Insbesondere die Basketballer der Skyliners brauchen jetzt eine neue Halle, ansonsten wird es sie bald nicht mehr geben. Zumindest nicht in Frankfurt. Die Konkurrenz von Vereinen, die in modernen Arenen spielen und deshalb ganz andere wirtschaftliche Möglichkeiten haben, wird immer größer. 

Jahrelang wurde ihnen gesagt, dass der Bau einer Halle unmittelbar bevorstünde. Es wäre beschämend und unfair, ihnen jetzt zu erzählen, dass man doch lieber über eine Gelände am Flughafen verhandelt, bei dem etwa die Verkehrsanbindung offen ist.

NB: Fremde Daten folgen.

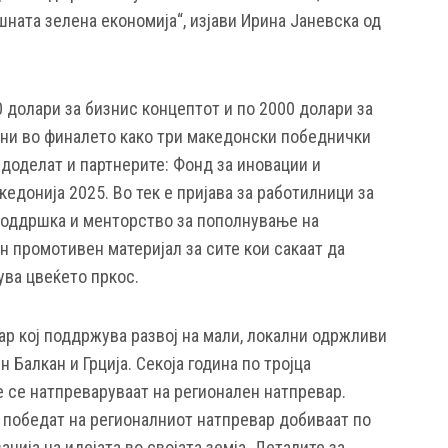
ната зелена економија“, изјави Ирина Јаневска од
 долари за бизнис концептот и по 2000 долари за
ани во финалето како три македонски победнички
доделат и партнерите: Фонд за иновации и
едонија 2025. Во тек е пријава за работилници за
 поддршка и менторство за пополнување на
н промотивен материјал за сите кои сакаат да
ува цвеќето пркос.
ар кој поддржува развој на мали, локални одржливи
 Балкан и Грција. Секоја година по тројца
е се натпреваруваат на регионален натпревар.
 победат на регионалниот натпревар добиваат по
ација на идејата во својата земја. Деталите за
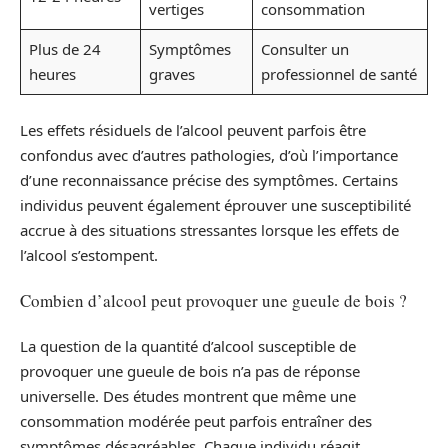
vertiges
consommation
Plus de 24
Symptômes
Consulter un
heures
graves
professionnel de santé
Les effets résiduels de l’alcool peuvent parfois être
confondus avec d’autres pathologies, d’où l’importance
d’une reconnaissance précise des symptômes. Certains
individus peuvent également éprouver une susceptibilité
accrue à des situations stressantes lorsque les effets de
l’alcool s’estompent.
Combien d’alcool peut provoquer une gueule de bois ?
La question de la quantité d’alcool susceptible de
provoquer une gueule de bois n’a pas de réponse
universelle. Des études montrent que même une
consommation modérée peut parfois entraîner des
symptômes désagréables. Chaque individu réagit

Markus Frank muss Investor Lagardère die Pistole auf die Brust setzen

Insofern ist es richtig, dass Sportdezernent Markus Frank am Standort Kaiserlei festhält. Aber er muss dem Investor Lagardère jetzt die Pistole auf die Brust setzen. Die Fakten liegen auf dem Tisch: Die von dem Unternehmen geforderte städtische Bürgschaft wird es nicht geben. 

Lesen Sie auch: Opposition stellt Halle am Kaiserlei infrage

Die Lagardère-Verantwortlichen sollen jetzt sagen, ob sie die Halle bauen oder nicht. Winken sie ab, bleiben als letzte Lösung Gespräche mit der Anschütz-Gruppe, die ebenfalls Interesse hatte. Klappt auch das nicht, ist Frankfurt eben keine Sportstadt mehr.